[Directions for this task] Exactly the lines from the one with "text_box [93, 622, 482, 873]" through the end of the data below must be set down, and no pictures with them.

[Source data]
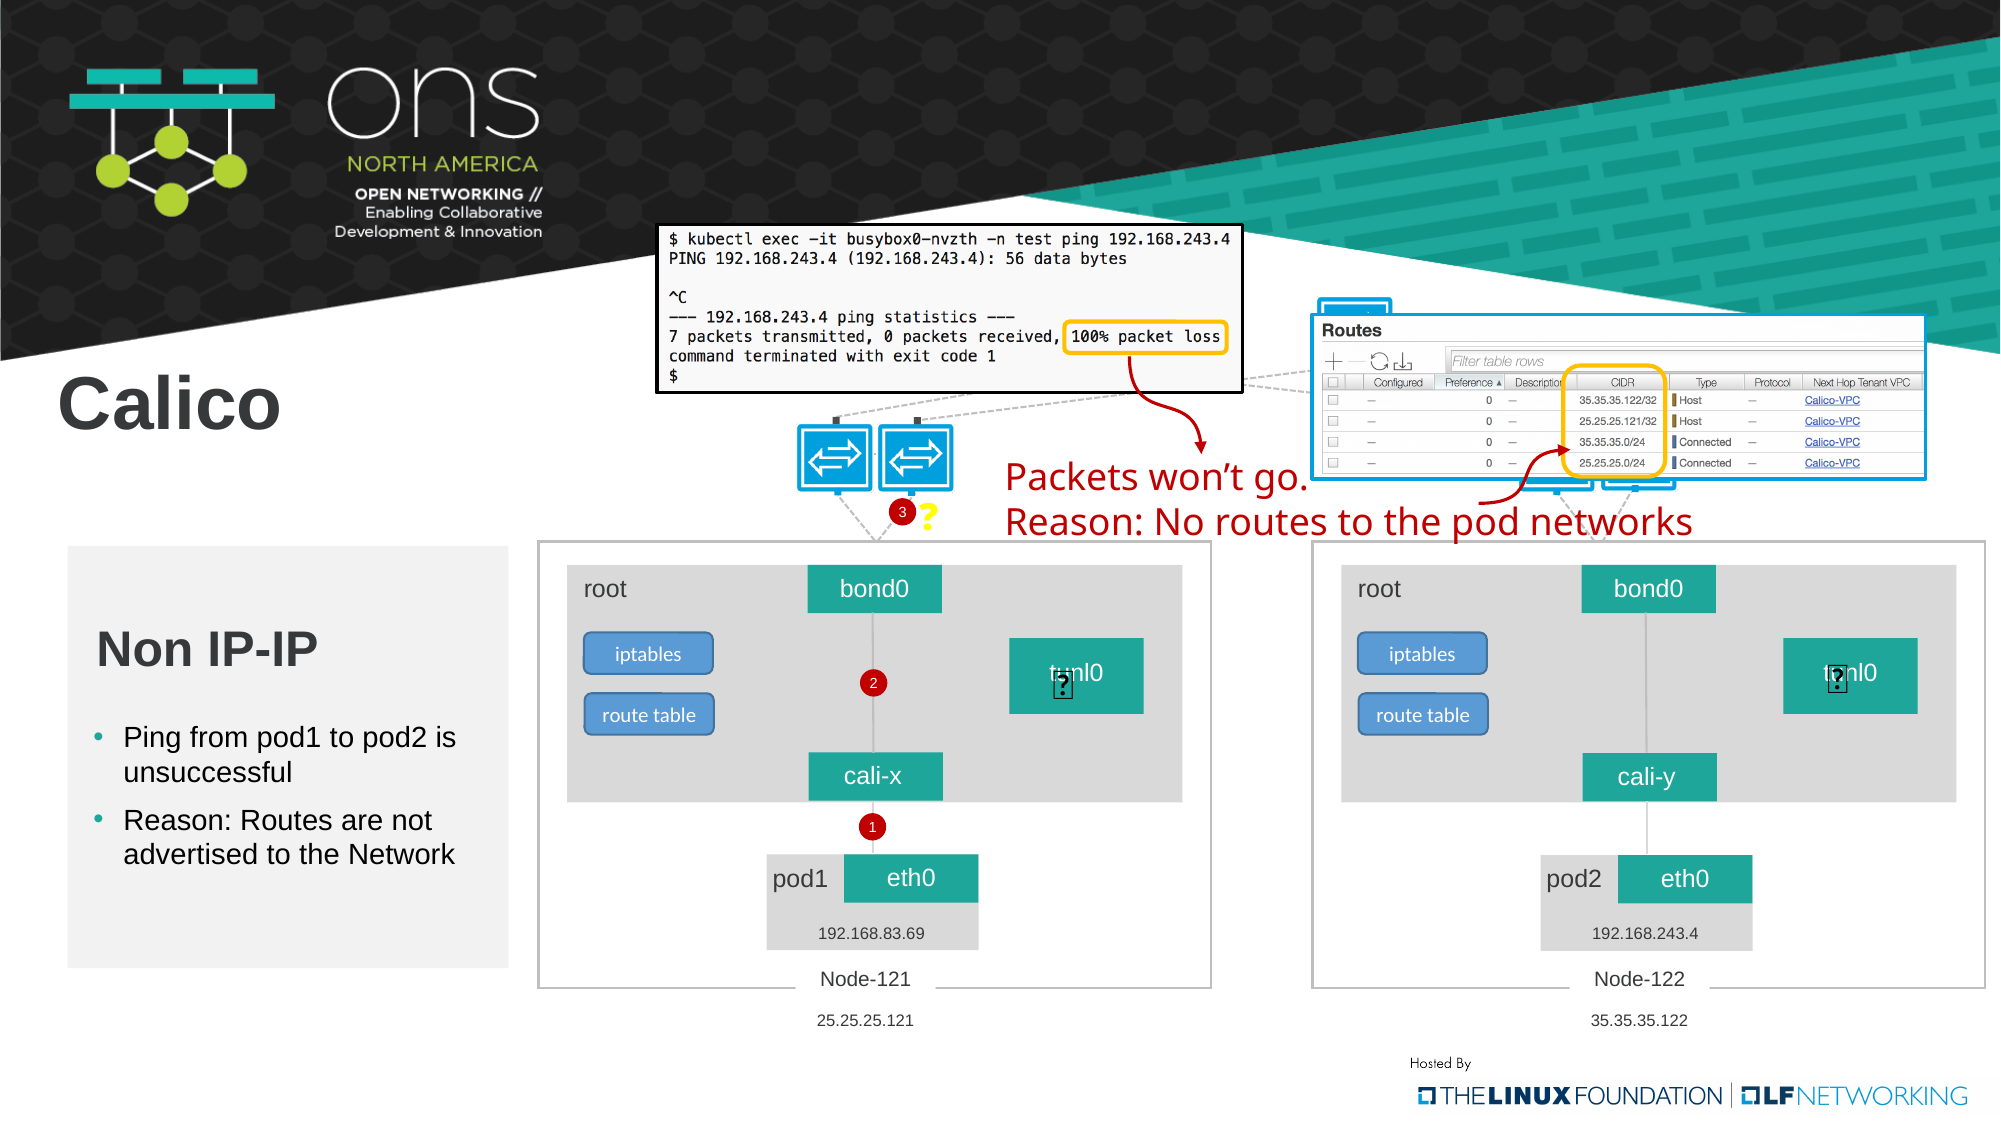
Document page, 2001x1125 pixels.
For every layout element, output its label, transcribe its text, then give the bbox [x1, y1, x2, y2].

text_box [902, 321, 1739, 552]
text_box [538, 541, 1212, 1031]
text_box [1312, 541, 1986, 1031]
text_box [1241, 295, 1678, 321]
text_box [67, 545, 509, 969]
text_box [93, 622, 482, 873]
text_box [836, 497, 902, 543]
title Calico [43, 357, 795, 468]
picture [0, 0, 2001, 1125]
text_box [795, 391, 902, 497]
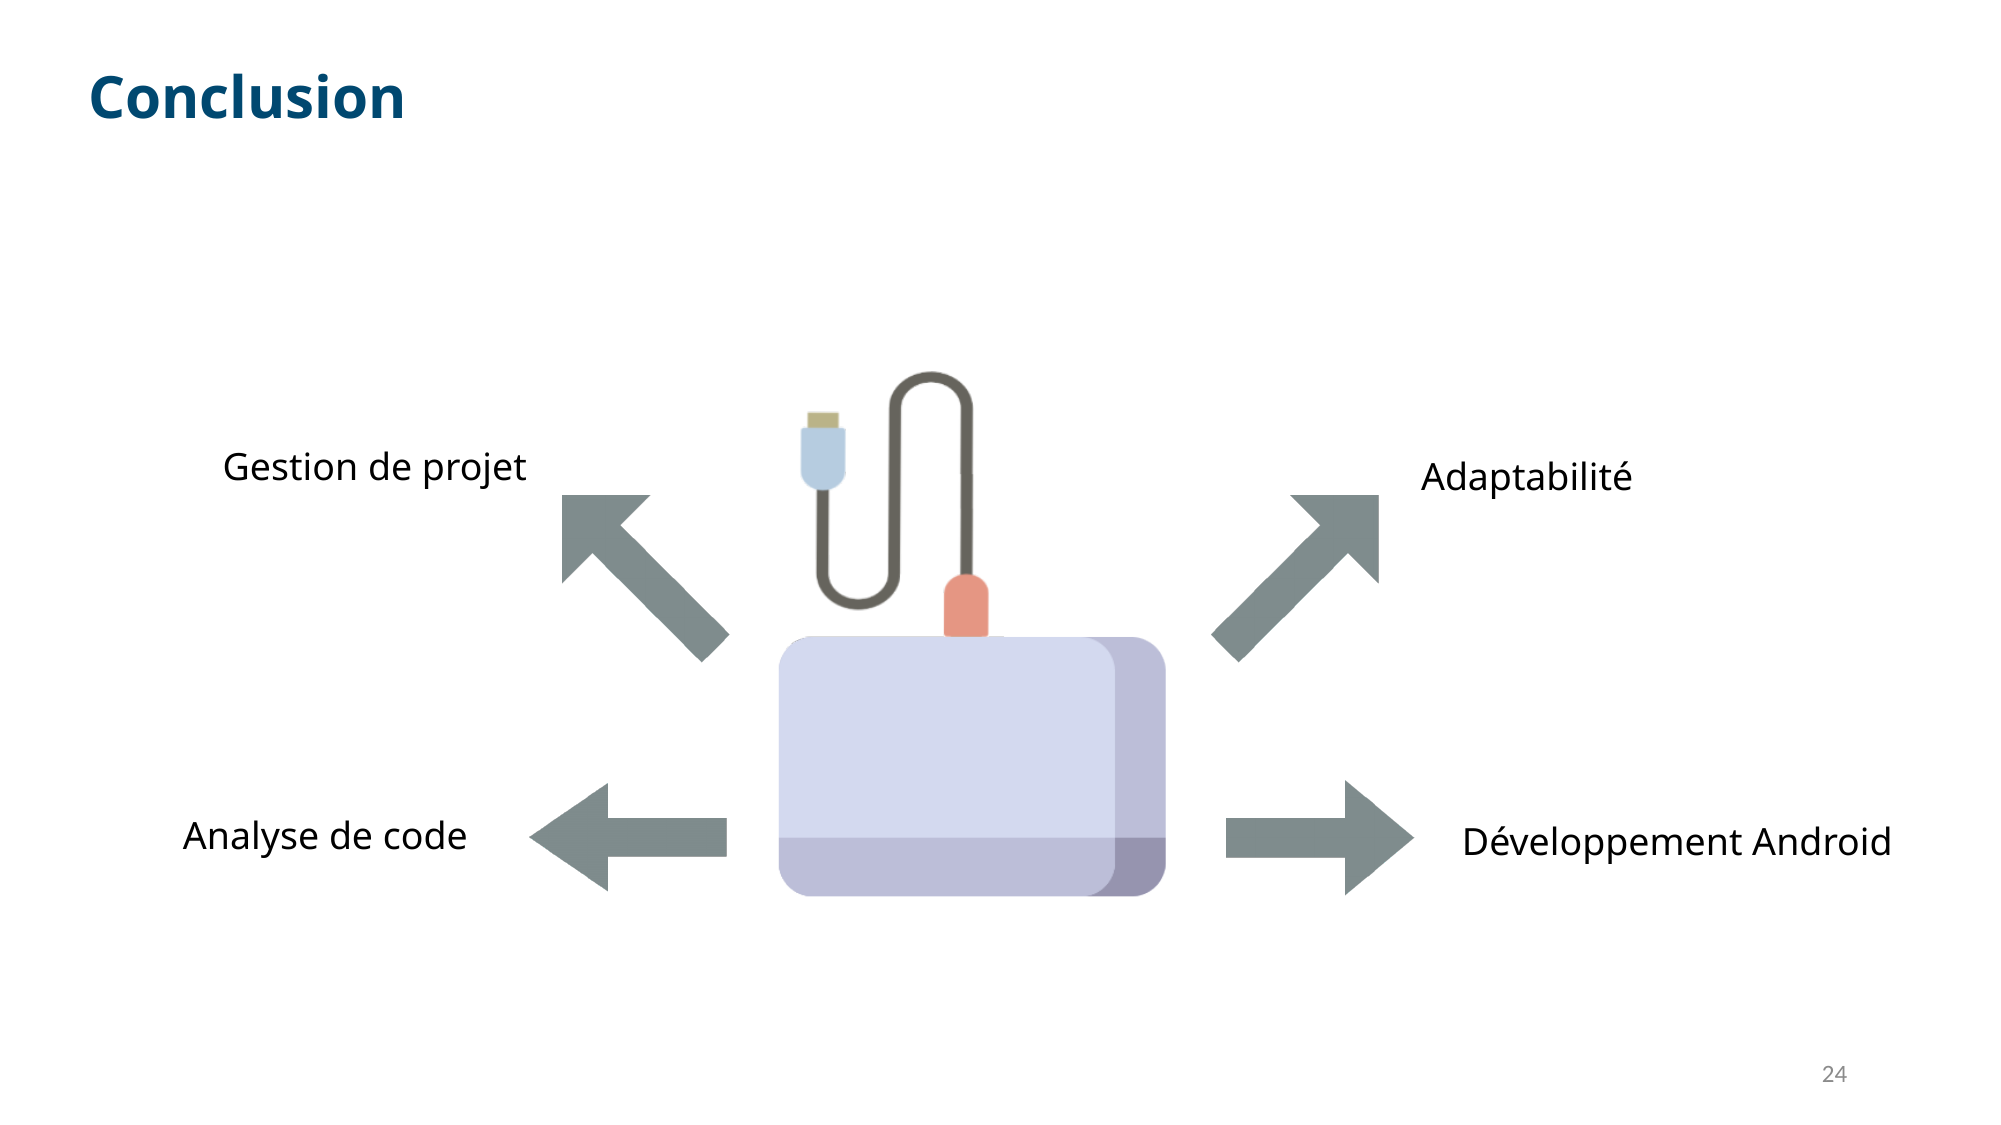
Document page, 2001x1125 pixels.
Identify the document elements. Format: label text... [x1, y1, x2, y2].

text_box Analyse de code [93, 782, 509, 865]
picture [509, 338, 1434, 956]
text_box Gestion de projet [132, 413, 587, 496]
slide_number 24 [1412, 1042, 1863, 1103]
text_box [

[Written solution]
text_box [93, 622, 482, 873]
text_box [836, 497, 902, 543]
title Calico [43, 357, 795, 468]
picture [0, 0, 2001, 1125]
text_box [795, 391, 902, 497]
Document page, 2001x1125 pixels.
Identify the document elements. Format: label text... [x1, y1, x2, y2].

text_box Analyse de code [93, 782, 509, 865]
picture [509, 338, 1434, 956]
text_box Gestion de projet [132, 413, 587, 496]
slide_number 24 [1412, 1042, 1863, 1103]
text_box [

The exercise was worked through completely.